Study population and setting
This study used daily estimates of Rt (the time-varying reproductive number of SARS-CoV-2, or the daily estimate of the number of people each newly infected person is expected to infect) and the dates of implementation of country-level non-pharmaceutical interventions (NPI) policies to assess the impact of the introduction and lifting of NPI policies on changes in SARS-CoV-2 transmission across 131 countries between January 1 and July 20, 2020. Daily estimates of Rt were derived from EpiForecasts, a previously validated epidemiological model, while information on policies was obtained from the Oxford COVID-19 Government Response Tracker. The study used statistical modelling to estimate the impact of individual NPI policies on Rt and the timing of their maximum impact on transmission following introduction or lifting. Briefly, this was done by dividing each country’s timeline into phases (i.e., time periods) in which there was no change in policy: a change in policy marked the start of a new phase. The change in Rt between phases was the primary outcome. Log-linear regression was used to examine the association between policies and the primary outcome as well as interactions between lifting and introduction of combinations of policies.
Summary of Main Findings
Most NPIs were associated with reduced Rt, including school and workplace closures, public events bans, stay at home requirements, and internal movement limits. Bans on public events were associated with the largest reduction in Rt following their introduction (24% by 28 days). With regard to lifting policies, lifting school closures and bans on public gatherings of more than ten people were the only NPIs associated with statistically significant increases in Rt. Introducing an NPI policy was found to have a delay of ~1 week between when the policy was enacted and when 60% of its expected total impact took place. Lifting restrictions was found to have a longer delay of ~3 weeks between lifting and 60% of total impact.
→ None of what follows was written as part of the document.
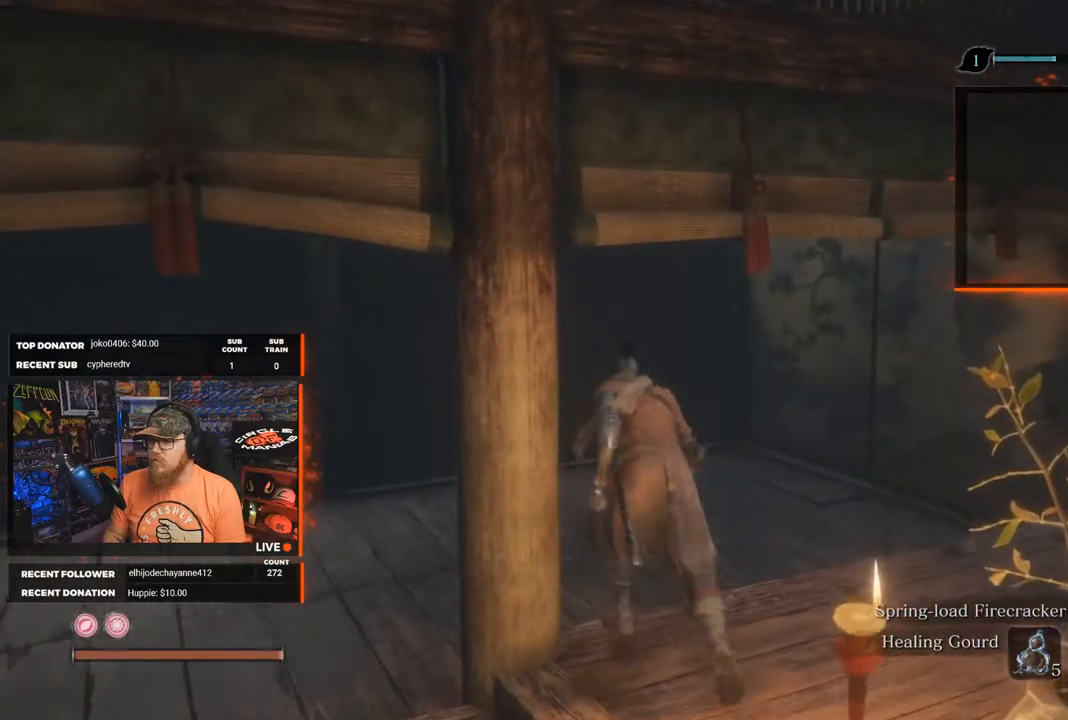
{"buttons": [], "left_stick": "up-left", "right_stick": "center", "events": []}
The study used standardized and well-characterized datasets. The policy phase approach was a sensible framework for estimating the impact of individual NPI policies, and has been used previously. Another strength was that lags in policy impact were allowed to occur over the course of four weeks rather than fixed at particular times in contrast to earlier studies. Further, the authors performed a series of sensitivity tests to examine various ways in which their results might change based on different assumptions, improving the plausibility that the effects they estimate represent real impacts rather than artifacts of the models and methods used.
There are several limitations to this study. First, compliance with policies was not assessed and therefore not captured in the models. Relatedly, individuals may change behaviors that impact transmission irrespective of policy changes (e.g., continue to stay home and avoid high risk exposures despite lifting of interventions). Second, multiple policies were often implemented simultaneously or near simultaneously which makes it difficult to plausibly disentangle their individual impacts despite the methods used. Lastly, the biggest impacts tended to be estimated for those policies that were implemented and lifted earlier. The timing of introduction or lifting of policies relative to others may affect the impact of policies implemented at subsequent time points.
This is the first study to estimate the impact of both the introduction and lifting of non-pharmaceutical intervention policies on SARS-CoV-2 transmission.